(Beginning of Data provided)

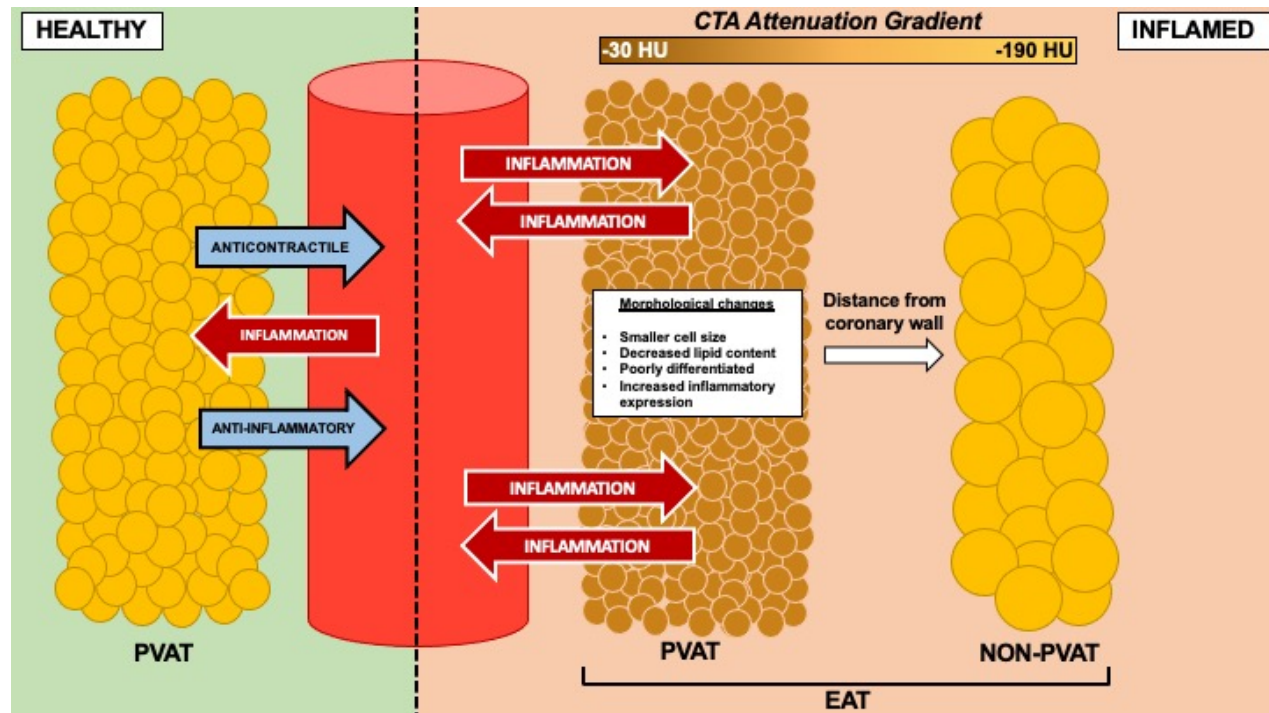
Figure 1. Schematic representation of bidirectional signalling between the vasculature and adipose tissue, particularly perivascular (or pericoronary) fractions of epicardial adipose tissue (EAT). Under ‘healthy’ conditions, perivascular adipose tissue (PVAT) typically exhibits anticontractile and anti-inflammatory properties in response to markers of oxidative stress and inflammation from the vasculature. Under ‘inflamed’ conditions, PVAT undergoes unique phenotypic changes due to vascular inflammation compared to non-perivascular adipose tissue located further from the vessel wall. These changes are detectable as increased attenuation on coronary computed tomography angiography (CTA).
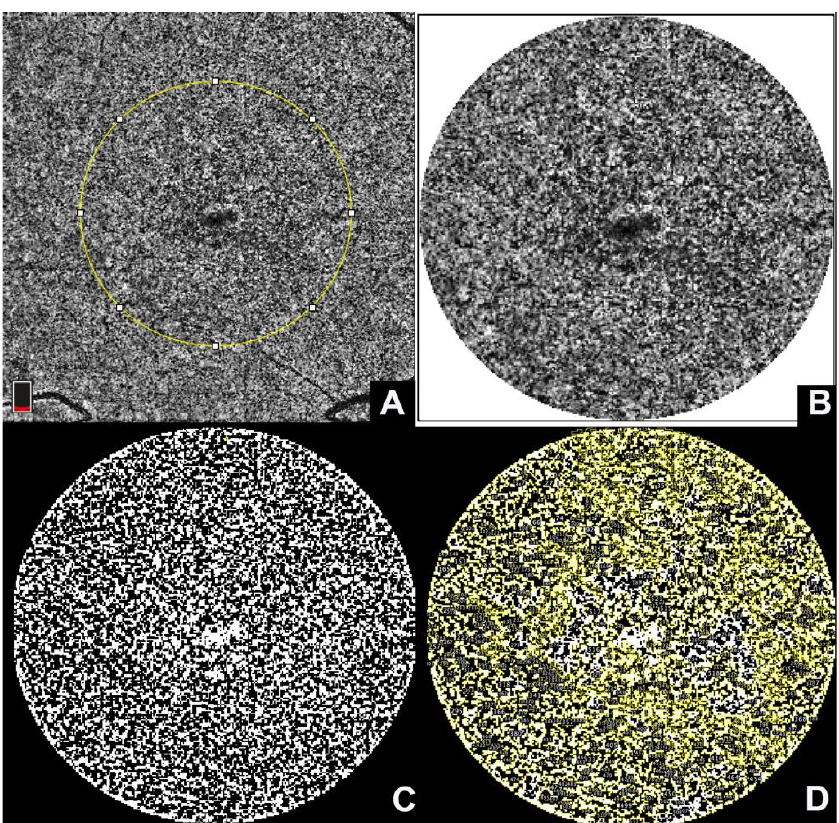
Figure 3. Choriocapillaris flow voids: ( A ) a choriocapillaris slab obtained through optical coherence tomography angiography. The yellow circle represents a region of interest chosen for processing. ( B ) The region of interest is then cropped using a circular selection of 1 mm and ( C ) imported into Fiji software for binarization using autolocal threshold with Phansalkar method; ( D ) the binarized slab is analyzed using the “Analyze Particles” tool that automatically counts the flow deficits.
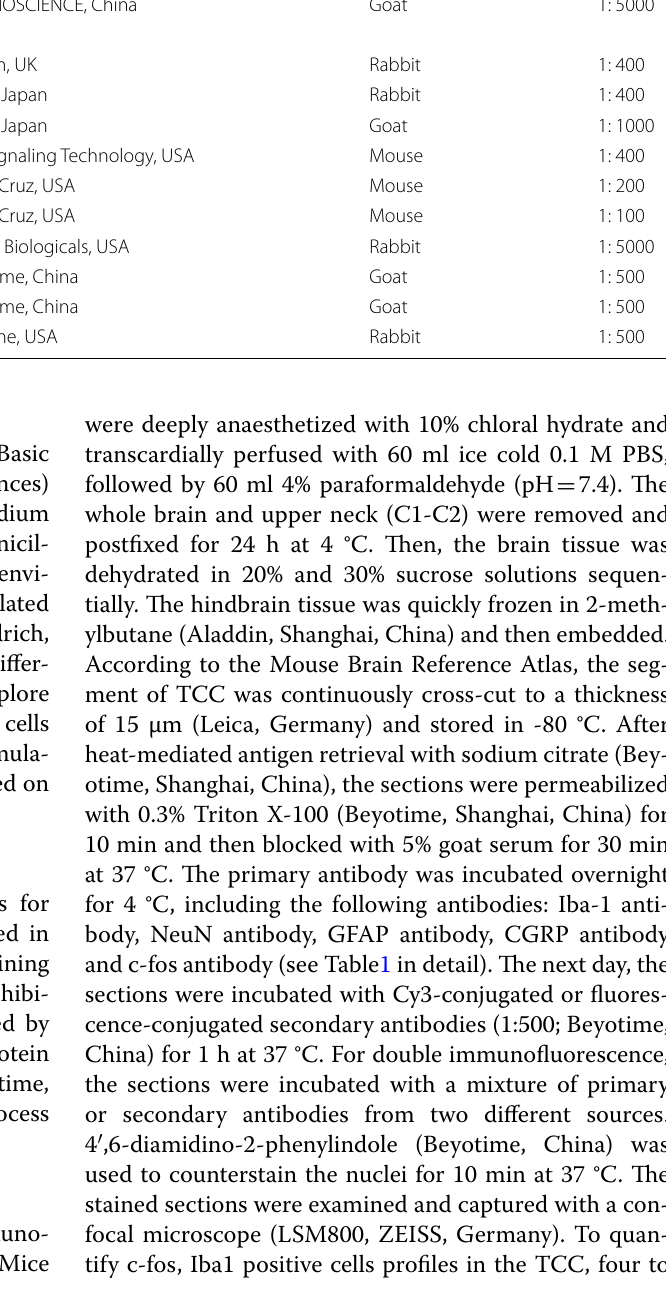
GAPDH Anti-rabbit IgG (HRP) For immunofluorescence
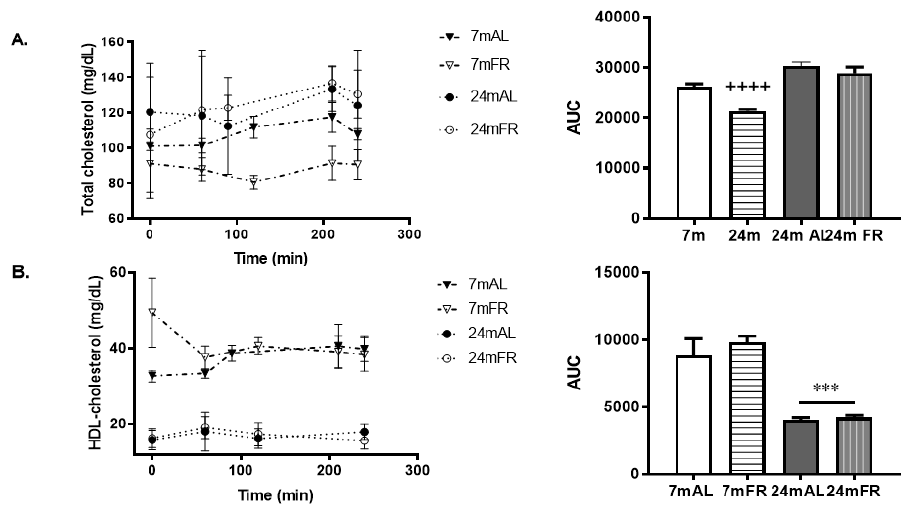
Figure 3. Evolution of serum total cholesterol ( A ) and HDL-cholesterol ( B ) levels in the 7- and 24-month-old rats fed ad libitum (AL) or food restricted (FR), after an oral lipid loading test (OLLT). Blood aliquots from the tail vein were taken at 0, 30, 60, 90, 120, 180, and 240 min after the OLLT. The serum samples obtained by blood centrifugation at each time were pooled and used for the measurement of hormones and metabolites, conducted in duplicates. Results are the mean ± SEM of 8–10 rats per group. Overall changes in the total cholesterol and HDL-cholesterol levels during the oral lipid loading test were calculated as the area under the curve (AUC) above the basal level. Unpaired Student’s t -test, *** p ≤ 0.001 compared to the 7-month-old rats under the same feeding protocol; ++++ p ≤ 0.0001 compared to the age -matched ad-libitum-fed rats.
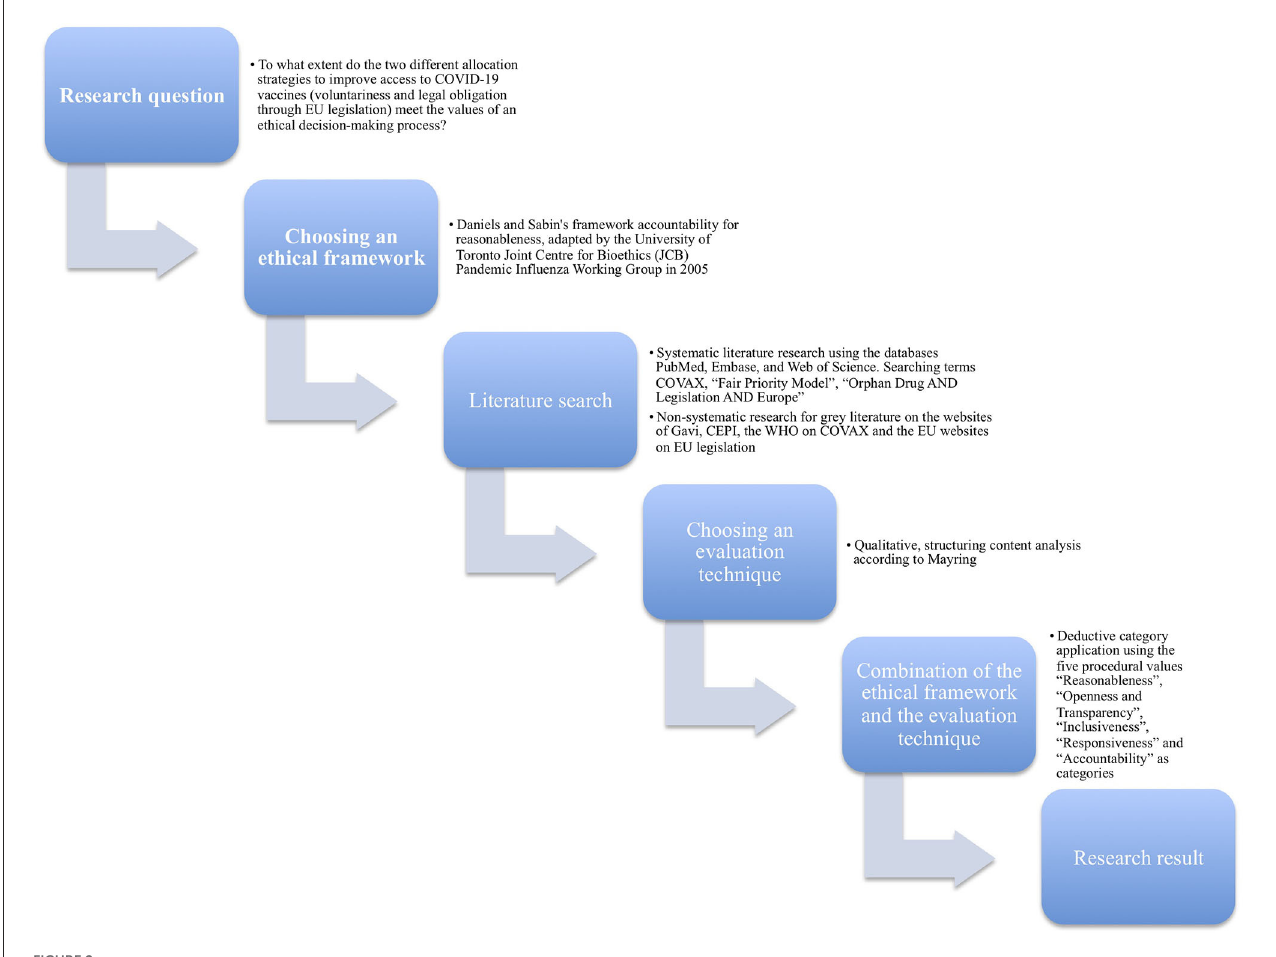
FIGURE2 Graphical representation of the applied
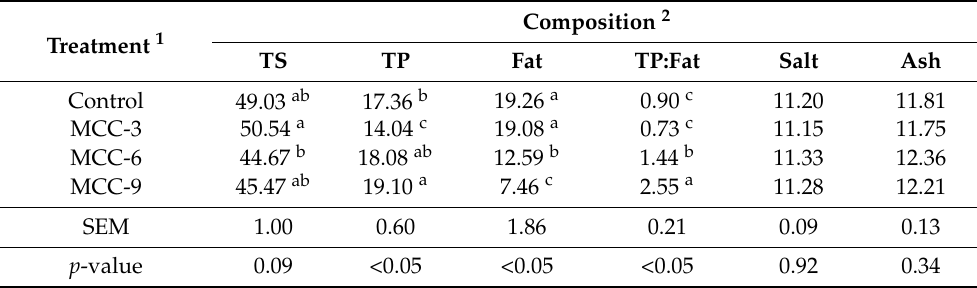
Table 3. Mean (n = 3) composition values (% by weight) of Feta-type cheese made from micellar casein concentrate (MCC).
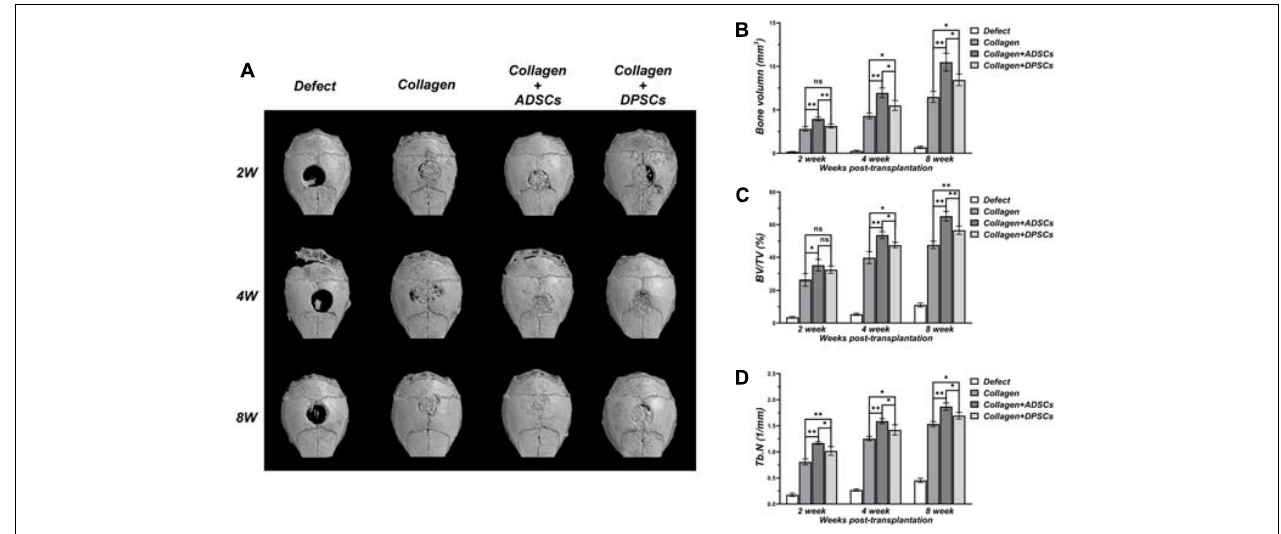
FIGURE 3 | Three dimensional µ CT analyses of bone regeneration in bone defect areas of Control, Bio-Oss Collagen, Bio-Oss Collagen + ADSCs, and Bio-Oss Collagen + DPSCs groups. (A) Representative µ CT images at 2, 4, and 8 weeks. (B) Bone volume (BV), (C) Bone volume/total volume (BV/TV), (D) Trabecular number (Tb.N) by µ CT at each time-point. Data are presented as the mean ± standard deviation, * P < 0.05, ** P <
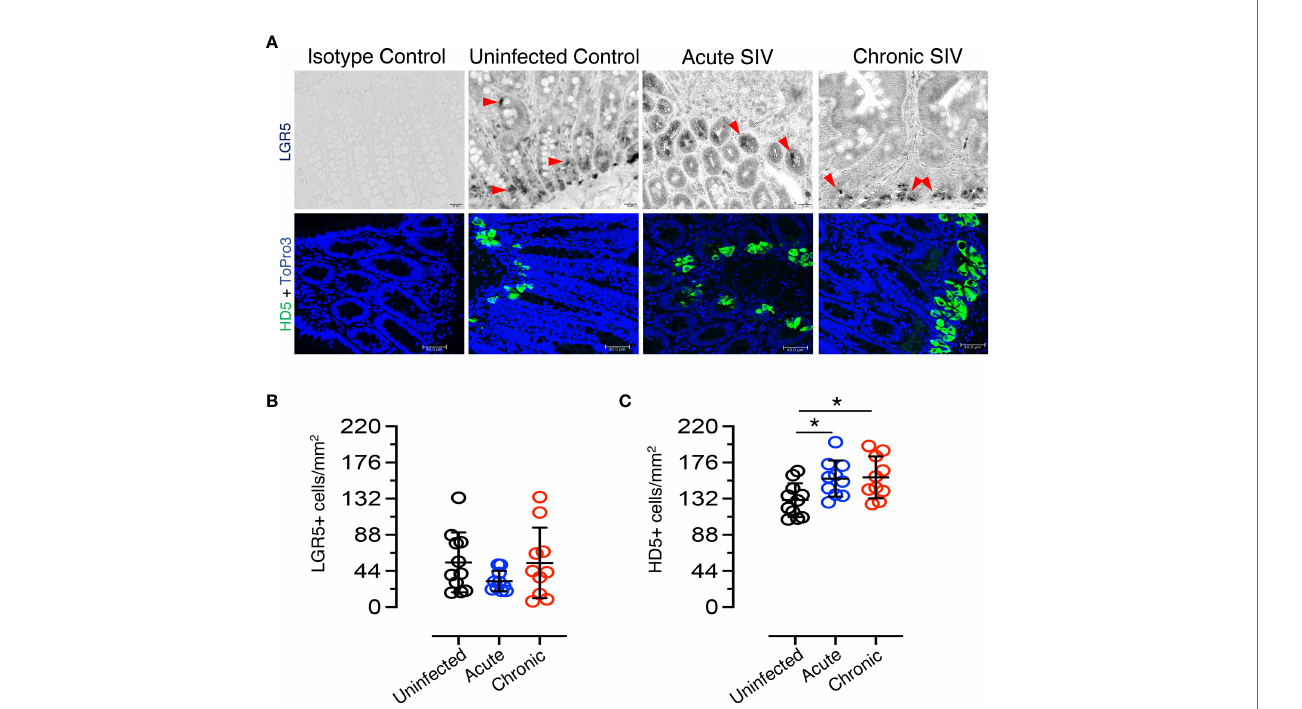
FIGURE 3 | Dynamics of LGR5+ intestinal stem cells and HD5+ Paneth cells in SIV infection. (A) Top panels: LGR5+ staining; bottom panels: HD5 staining. Representative isotype control for LGR5 showing the absence of nonspeci fi c background staining (macaque number FK25). LGR5+ cells from uninfected (macaque FK25), acute SIV (macaque EM64 at 21 days post infection), and chronic SIV (macaque FK88, 226 days post infection) RhMs are shown. The red arrows are representative of selected LGR5+ cells. HD5+ cells increase in SIV-infected RhM jejunum as detected by immuno fl uorescence staining. Representative isotype control for HD5 showing the absence of nonspeci fi c background staining from an SIV-uninfected RhMs (macaque number AG71). Representative images of HD5+ cells in SIV-uninfected (macaque AG71), SIV acute (macaque EK98 at 21 days post infection), and SIV chronically (macaque FK88 at 226 days post infection) infected RhMs are shown. ToPro3 stains cell nucleus. Scatter plots of LGR5+ (B) and HD5+ (C) cells are shown for jejunum in normal (n=11), acutely (n=10) and chronically (n=10) SIV-infected RhMs . An average 19-20 fi elds was randomly selected for each animal. The number of positive LGR5+ or HD5+ cells in each fi eld was counted. Each point in the scatter plot represents the average number of positive cells from all the fi elds of each animal. The larger horizontal line denotes the mean frequencies (± standard deviation) of each category. Statistically signi fi cant differences of LGR5+ or HD5+ cell frequency among normal and SIV infected RhMs determined with one way ANOVA followed by Tukey-Kramer multiple comparison analysis as indicated with asterisks (* p <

(End of Data provided)

◆ **Task description**
From the first line to the last, set down the records above exactly and skip the pictures.

◆ **Response below**
Figure 1. Schematic representation of bidirectional signalling between the vasculature and adipose tissue, particularly perivascular (or pericoronary) fractions of epicardial adipose tissue (EAT). Under ‘healthy’ conditions, perivascular adipose tissue (PVAT) typically exhibits anticontractile and anti-inflammatory properties in response to markers of oxidative stress and inflammation from the vasculature. Under ‘inflamed’ conditions, PVAT undergoes unique phenotypic changes due to vascular inflammation compared to non-perivascular adipose tissue located further from the vessel wall. These changes are detectable as increased attenuation on coronary computed tomography angiography (CTA).
Figure 3. Choriocapillaris flow voids: ( A ) a choriocapillaris slab obtained through optical coherence tomography angiography. The yellow circle represents a region of interest chosen for processing. ( B ) The region of interest is then cropped using a circular selection of 1 mm and ( C ) imported into Fiji software for binarization using autolocal threshold with Phansalkar method; ( D ) the binarized slab is analyzed using the “Analyze Particles” tool that automatically counts the flow deficits.
GAPDH Anti-rabbit IgG (HRP) For immunofluorescence
Figure 3. Evolution of serum total cholesterol ( A ) and HDL-cholesterol ( B ) levels in the 7- and 24-month-old rats fed ad libitum (AL) or food restricted (FR), after an oral lipid loading test (OLLT). Blood aliquots from the tail vein were taken at 0, 30, 60, 90, 120, 180, and 240 min after the OLLT. The serum samples obtained by blood centrifugation at each time were pooled and used for the measurement of hormones and metabolites, conducted in duplicates. Results are the mean ± SEM of 8–10 rats per group. Overall changes in the total cholesterol and HDL-cholesterol levels during the oral lipid loading test were calculated as the area under the curve (AUC) above the basal level. Unpaired Student’s t -test, *** p ≤ 0.001 compared to the 7-month-old rats under the same feeding protocol; ++++ p ≤ 0.0001 compared to the age -matched ad-libitum-fed rats.
FIGURE2 Graphical representation of the applied
Table 3. Mean (n = 3) composition values (% by weight) of Feta-type cheese made from micellar casein concentrate (MCC).
FIGURE 3 | Three dimensional µ CT analyses of bone regeneration in bone defect areas of Control, Bio-Oss Collagen, Bio-Oss Collagen + ADSCs, and Bio-Oss Collagen + DPSCs groups. (A) Representative µ CT images at 2, 4, and 8 weeks. (B) Bone volume (BV), (C) Bone volume/total volume (BV/TV), (D) Trabecular number (Tb.N) by µ CT at each time-point. Data are presented as the mean ± standard deviation, * P < 0.05, ** P <
FIGURE 3 | Dynamics of LGR5+ intestinal stem cells and HD5+ Paneth cells in SIV infection. (A) Top panels: LGR5+ staining; bottom panels: HD5 staining. Representative isotype control for LGR5 showing the absence of nonspeci fi c background staining (macaque number FK25). LGR5+ cells from uninfected (macaque FK25), acute SIV (macaque EM64 at 21 days post infection), and chronic SIV (macaque FK88, 226 days post infection) RhMs are shown. The red arrows are representative of selected LGR5+ cells. HD5+ cells increase in SIV-infected RhM jejunum as detected by immuno fl uorescence staining. Representative isotype control for HD5 showing the absence of nonspeci fi c background staining from an SIV-uninfected RhMs (macaque number AG71). Representative images of HD5+ cells in SIV-uninfected (macaque AG71), SIV acute (macaque EK98 at 21 days post infection), and SIV chronically (macaque FK88 at 226 days post infection) infected RhMs are shown. ToPro3 stains cell nucleus. Scatter plots of LGR5+ (B) and HD5+ (C) cells are shown for jejunum in normal (n=11), acutely (n=10) and chronically (n=10) SIV-infected RhMs . An average 19-20 fi elds was randomly selected for each animal. The number of positive LGR5+ or HD5+ cells in each fi eld was counted. Each point in the scatter plot represents the average number of positive cells from all the fi elds of each animal. The larger horizontal line denotes the mean frequencies (± standard deviation) of each category. Statistically signi fi cant differences of LGR5+ or HD5+ cell frequency among normal and SIV infected RhMs determined with one way ANOVA followed by Tukey-Kramer multiple comparison analysis as indicated with asterisks (* p <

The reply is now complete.